> **SET EXERCISE**
Format the lines from the one containing "locality: Dept. Morazan: Zamorano.Central" through the one containing "state / province: Nevada", inclusive, as a JSON list of strings with one string per line, omitting blank lines.

> **Excerpt from a dataset**
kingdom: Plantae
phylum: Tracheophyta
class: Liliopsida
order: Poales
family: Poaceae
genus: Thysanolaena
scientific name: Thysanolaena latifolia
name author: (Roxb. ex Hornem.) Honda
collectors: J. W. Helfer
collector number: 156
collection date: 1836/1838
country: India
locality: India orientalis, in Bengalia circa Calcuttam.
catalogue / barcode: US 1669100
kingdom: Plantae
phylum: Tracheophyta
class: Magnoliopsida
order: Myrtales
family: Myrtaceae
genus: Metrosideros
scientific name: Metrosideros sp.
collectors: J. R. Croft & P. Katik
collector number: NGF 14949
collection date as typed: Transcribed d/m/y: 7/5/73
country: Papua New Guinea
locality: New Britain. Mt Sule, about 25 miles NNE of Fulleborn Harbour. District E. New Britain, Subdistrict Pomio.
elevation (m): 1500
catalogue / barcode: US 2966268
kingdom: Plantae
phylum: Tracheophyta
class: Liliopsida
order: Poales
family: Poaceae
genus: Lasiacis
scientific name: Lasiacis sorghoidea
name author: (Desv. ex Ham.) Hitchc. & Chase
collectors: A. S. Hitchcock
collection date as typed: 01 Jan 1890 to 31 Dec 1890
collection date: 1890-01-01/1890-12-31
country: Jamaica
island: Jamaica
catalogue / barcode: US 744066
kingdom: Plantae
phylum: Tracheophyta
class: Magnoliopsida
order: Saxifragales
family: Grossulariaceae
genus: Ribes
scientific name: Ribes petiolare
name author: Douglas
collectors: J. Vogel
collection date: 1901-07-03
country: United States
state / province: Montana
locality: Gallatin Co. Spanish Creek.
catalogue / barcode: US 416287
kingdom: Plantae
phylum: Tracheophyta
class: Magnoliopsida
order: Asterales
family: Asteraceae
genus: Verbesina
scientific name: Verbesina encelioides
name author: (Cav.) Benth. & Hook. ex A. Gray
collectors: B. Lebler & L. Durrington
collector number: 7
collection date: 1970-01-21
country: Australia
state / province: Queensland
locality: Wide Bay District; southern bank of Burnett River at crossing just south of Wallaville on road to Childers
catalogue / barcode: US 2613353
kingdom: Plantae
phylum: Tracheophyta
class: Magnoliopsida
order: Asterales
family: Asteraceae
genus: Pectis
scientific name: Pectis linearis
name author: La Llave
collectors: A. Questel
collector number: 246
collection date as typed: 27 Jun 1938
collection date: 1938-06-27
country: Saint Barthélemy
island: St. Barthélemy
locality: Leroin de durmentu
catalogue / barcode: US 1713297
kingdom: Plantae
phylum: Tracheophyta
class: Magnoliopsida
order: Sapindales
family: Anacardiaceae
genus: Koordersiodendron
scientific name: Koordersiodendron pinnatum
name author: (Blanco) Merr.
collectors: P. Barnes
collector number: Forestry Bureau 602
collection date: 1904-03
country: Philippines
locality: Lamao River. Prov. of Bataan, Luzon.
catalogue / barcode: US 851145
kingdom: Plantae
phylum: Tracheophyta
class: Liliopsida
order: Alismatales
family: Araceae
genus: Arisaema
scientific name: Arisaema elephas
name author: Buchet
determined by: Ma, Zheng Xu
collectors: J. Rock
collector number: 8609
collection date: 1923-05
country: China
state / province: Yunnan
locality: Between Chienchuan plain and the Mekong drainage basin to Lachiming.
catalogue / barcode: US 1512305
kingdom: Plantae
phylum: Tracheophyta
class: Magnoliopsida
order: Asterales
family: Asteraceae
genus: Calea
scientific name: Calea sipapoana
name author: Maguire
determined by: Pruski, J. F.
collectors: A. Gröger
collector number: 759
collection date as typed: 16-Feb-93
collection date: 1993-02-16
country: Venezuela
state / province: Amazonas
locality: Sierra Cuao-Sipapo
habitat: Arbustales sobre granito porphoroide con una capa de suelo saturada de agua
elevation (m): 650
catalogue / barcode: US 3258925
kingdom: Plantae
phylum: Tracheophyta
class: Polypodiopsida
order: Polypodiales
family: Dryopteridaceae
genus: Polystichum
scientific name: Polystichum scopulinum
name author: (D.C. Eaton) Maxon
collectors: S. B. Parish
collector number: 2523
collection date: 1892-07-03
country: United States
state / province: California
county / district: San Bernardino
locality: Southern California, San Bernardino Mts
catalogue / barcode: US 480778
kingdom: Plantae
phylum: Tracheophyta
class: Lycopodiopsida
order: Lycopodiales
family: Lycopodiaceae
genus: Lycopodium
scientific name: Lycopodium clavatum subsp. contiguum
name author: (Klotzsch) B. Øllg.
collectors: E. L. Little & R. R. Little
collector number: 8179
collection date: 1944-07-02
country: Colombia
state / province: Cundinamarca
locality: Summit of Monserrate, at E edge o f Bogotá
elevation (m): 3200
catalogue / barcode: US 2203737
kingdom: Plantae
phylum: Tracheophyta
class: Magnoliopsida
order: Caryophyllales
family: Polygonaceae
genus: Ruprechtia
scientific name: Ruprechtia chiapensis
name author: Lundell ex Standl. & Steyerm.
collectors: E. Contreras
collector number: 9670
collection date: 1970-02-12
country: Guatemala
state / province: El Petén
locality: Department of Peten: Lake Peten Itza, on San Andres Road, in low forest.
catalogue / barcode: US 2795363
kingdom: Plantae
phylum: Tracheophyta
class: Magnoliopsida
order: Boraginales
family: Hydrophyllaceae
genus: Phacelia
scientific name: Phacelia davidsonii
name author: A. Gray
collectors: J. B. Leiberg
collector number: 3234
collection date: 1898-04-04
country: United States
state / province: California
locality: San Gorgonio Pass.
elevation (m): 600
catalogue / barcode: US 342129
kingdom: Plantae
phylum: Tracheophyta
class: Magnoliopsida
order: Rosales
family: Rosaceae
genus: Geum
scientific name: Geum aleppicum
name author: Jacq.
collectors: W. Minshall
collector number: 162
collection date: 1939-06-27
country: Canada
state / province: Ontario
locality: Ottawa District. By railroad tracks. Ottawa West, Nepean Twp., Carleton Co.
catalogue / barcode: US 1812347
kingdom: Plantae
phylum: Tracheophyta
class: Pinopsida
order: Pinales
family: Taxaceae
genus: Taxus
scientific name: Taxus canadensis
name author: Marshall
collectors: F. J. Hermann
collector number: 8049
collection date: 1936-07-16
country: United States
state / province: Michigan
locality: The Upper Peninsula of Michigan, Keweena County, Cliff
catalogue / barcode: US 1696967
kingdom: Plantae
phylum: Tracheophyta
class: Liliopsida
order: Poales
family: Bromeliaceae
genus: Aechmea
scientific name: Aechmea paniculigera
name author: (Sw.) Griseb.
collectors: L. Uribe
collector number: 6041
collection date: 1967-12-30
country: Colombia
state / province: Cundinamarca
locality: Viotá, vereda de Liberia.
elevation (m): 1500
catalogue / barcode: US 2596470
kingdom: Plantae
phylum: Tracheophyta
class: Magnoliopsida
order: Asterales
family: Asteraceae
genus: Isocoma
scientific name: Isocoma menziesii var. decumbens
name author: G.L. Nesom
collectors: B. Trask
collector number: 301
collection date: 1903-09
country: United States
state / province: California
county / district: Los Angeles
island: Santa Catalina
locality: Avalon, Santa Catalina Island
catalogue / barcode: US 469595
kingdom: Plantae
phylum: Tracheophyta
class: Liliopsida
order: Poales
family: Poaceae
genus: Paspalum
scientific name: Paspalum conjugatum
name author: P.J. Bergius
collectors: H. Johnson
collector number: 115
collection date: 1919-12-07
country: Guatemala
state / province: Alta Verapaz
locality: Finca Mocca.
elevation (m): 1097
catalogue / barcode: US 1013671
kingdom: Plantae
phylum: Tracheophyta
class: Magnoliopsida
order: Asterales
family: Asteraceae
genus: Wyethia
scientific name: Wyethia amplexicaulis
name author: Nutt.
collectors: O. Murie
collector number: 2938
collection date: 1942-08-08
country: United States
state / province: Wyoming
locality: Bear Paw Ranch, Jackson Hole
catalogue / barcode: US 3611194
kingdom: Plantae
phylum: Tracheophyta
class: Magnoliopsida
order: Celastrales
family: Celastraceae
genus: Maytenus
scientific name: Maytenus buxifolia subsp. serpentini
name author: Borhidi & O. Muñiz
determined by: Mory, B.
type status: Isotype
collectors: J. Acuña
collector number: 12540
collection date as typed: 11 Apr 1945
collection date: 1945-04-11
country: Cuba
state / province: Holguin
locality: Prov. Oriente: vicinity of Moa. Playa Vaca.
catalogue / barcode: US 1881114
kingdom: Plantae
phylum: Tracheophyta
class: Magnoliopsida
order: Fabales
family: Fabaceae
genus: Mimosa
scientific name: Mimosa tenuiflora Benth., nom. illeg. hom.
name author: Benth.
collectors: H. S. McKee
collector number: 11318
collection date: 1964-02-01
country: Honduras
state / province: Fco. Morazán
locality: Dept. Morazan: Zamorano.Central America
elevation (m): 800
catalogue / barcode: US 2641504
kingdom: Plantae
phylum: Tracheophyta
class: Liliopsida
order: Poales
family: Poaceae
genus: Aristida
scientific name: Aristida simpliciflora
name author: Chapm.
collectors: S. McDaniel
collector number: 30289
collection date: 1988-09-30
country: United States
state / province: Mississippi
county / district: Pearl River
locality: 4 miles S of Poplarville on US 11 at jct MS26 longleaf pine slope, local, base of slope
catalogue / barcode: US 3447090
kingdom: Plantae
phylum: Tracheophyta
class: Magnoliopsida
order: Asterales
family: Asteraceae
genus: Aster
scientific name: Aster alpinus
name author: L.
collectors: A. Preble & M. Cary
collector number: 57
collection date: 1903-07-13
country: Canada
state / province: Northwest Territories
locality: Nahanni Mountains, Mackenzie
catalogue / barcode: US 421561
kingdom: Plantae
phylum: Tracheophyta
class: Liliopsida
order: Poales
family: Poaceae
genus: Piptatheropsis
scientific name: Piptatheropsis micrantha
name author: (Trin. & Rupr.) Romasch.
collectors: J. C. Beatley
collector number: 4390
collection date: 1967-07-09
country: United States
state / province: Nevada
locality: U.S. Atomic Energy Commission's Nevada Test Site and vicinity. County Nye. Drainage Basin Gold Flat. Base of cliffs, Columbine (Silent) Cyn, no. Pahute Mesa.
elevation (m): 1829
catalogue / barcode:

> **EXERCISE RESULT**
[
  "locality: Dept. Morazan: Zamorano.Central America",
  "elevation (m): 800",
  "catalogue / barcode: US 2641504",
  "kingdom: Plantae",
  "phylum: Tracheophyta",
  "class: Liliopsida",
  "order: Poales",
  "family: Poaceae",
  "genus: Aristida",
  "scientific name: Aristida simpliciflora",
  "name author: Chapm.",
  "collectors: S. McDaniel",
  "collector number: 30289",
  "collection date: 1988-09-30",
  "country: United States",
  "state / province: Mississippi",
  "county / district: Pearl River",
  "locality: 4 miles S of Poplarville on US 11 at jct MS26 longleaf pine slope, local, base of slope",
  "catalogue / barcode: US 3447090",
  "kingdom: Plantae",
  "phylum: Tracheophyta",
  "class: Magnoliopsida",
  "order: Asterales",
  "family: Asteraceae",
  "genus: Aster",
  "scientific name: Aster alpinus",
  "name author: L.",
  "collectors: A. Preble & M. Cary",
  "collector number: 57",
  "collection date: 1903-07-13",
  "country: Canada",
  "state / province: Northwest Territories",
  "locality: Nahanni Mountains, Mackenzie",
  "catalogue / barcode: US 421561",
  "kingdom: Plantae",
  "phylum: Tracheophyta",
  "class: Liliopsida",
  "order: Poales",
  "family: Poaceae",
  "genus: Piptatheropsis",
  "scientific name: Piptatheropsis micrantha",
  "name author: (Trin. & Rupr.) Romasch.",
  "collectors: J. C. Beatley",
  "collector number: 4390",
  "collection date: 1967-07-09",
  "country: United States",
  "state / province: Nevada"
]